To foster adjustment, policy should target obstacles to firms' entry, startup costs, and the incentives for product differentiation. This would let relative prices and wages adjust in equilibrium. Setting up firms and new production lines is costly and typically requires financial resources: in the current circumstances, policy should also address tight credit constraints on investment and firms’ activity due to liquidity and balance sheet problems hitting banks.

Are we taking side with the believers in the ‘immaculate transfers’, underwriting Ohlin’s criticism of Keynes’ views? Not quite. The Keynesian point that a transfer has high macroeconomic costs is very much alive in our story, even though the logic and mechanism of adjustment differ substantially from Keynes’. In the traditional model, deficit countries suffer a welfare loss because of adverse movements in the terms of trade. In our story, welfare losses stem from a reduced range of consumption varieties (both imported and domestically produced) in the domestic market (a point emphasised by Christian Broda and David Weinstein (2004, 2006). Large currency fluctuations, much emphasised in the traditional literature on current-account rebalancing, may end up being a very inadequate measure of the social costs associated with the adjustment process.

Of course, our story does not deny that some real depreciation may be needed to somewhat facilitate the adjustment process. But the main message is that relative price adjustment need not be as dramatic as some observers claim is unavoidable. What may matter, at least as much, are policies focusing on market liberalisation and reduction of inefficient barriers to entry.

References

Broda, C and D Weinstein (2004), "Variety Growth and World Welfare", The American Economic Review Papers and Proceedings, 94(2), 139-144.

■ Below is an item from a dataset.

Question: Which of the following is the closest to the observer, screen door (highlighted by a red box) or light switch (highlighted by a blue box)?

Broda, C, and D Weinstein (2006), "Globalization and the Gains from Variety", Quarterly Journal of Economics, 21(2), 541-85.

Corsetti, G, P Martin and P Pesenti (2013), "Varieties and the Transfer Problem", Journal of International Economics 89(1), January, 1-12.

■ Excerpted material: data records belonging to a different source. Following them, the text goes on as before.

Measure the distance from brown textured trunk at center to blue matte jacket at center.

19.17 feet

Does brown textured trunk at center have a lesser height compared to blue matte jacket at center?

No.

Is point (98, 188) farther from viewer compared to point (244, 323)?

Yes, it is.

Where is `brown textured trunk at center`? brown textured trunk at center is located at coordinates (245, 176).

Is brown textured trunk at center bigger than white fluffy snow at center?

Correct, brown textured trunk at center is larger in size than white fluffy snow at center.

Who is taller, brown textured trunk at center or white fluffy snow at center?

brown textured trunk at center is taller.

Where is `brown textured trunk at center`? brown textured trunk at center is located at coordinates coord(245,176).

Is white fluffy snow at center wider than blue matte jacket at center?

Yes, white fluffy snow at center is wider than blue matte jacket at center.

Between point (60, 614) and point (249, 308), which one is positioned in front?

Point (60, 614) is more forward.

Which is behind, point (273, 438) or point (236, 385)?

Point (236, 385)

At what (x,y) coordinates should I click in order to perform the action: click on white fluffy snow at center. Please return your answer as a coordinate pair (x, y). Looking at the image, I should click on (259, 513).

Debaere, P, and S Mostashari (2010), "Do Tariffs Matter for the Extensive Margin of International Trade? An Empirical Analysis", Journal of International Economics, 81(2), 163-169.

Fratzscher M, L Juvenaly and L Sarno (2010), "Asset Prices, Exchange Rates and the Current Account", European Economic Review, 54(5), 643-658.

International Monetary Fund (2007), World Economic Outlook: Spillovers and Cycles in the Global Economy, 103-104, Washington, DC, International Monetary Fund, April.

Krugman, P (1980), "Scale Economies, Product Differentiation, and the Pattern of Trade", The American Economic Review 70, 950-959.

Obstfeld, M, and K Rogoff (2005), "Global Current Account Imbalances and Exchange Rate Adjustments", Brookings Papers on Economic Activity, 1, 67-123.

Obstfeld, M, and K Rogoff (2007), "The Unsustainable US Current Account Position Revisited", in R Clarida (ed.) G7 Current Account Imbalances: Sustainability and Adjustment, Chicago, IL, University of Chicago Press, 339-376.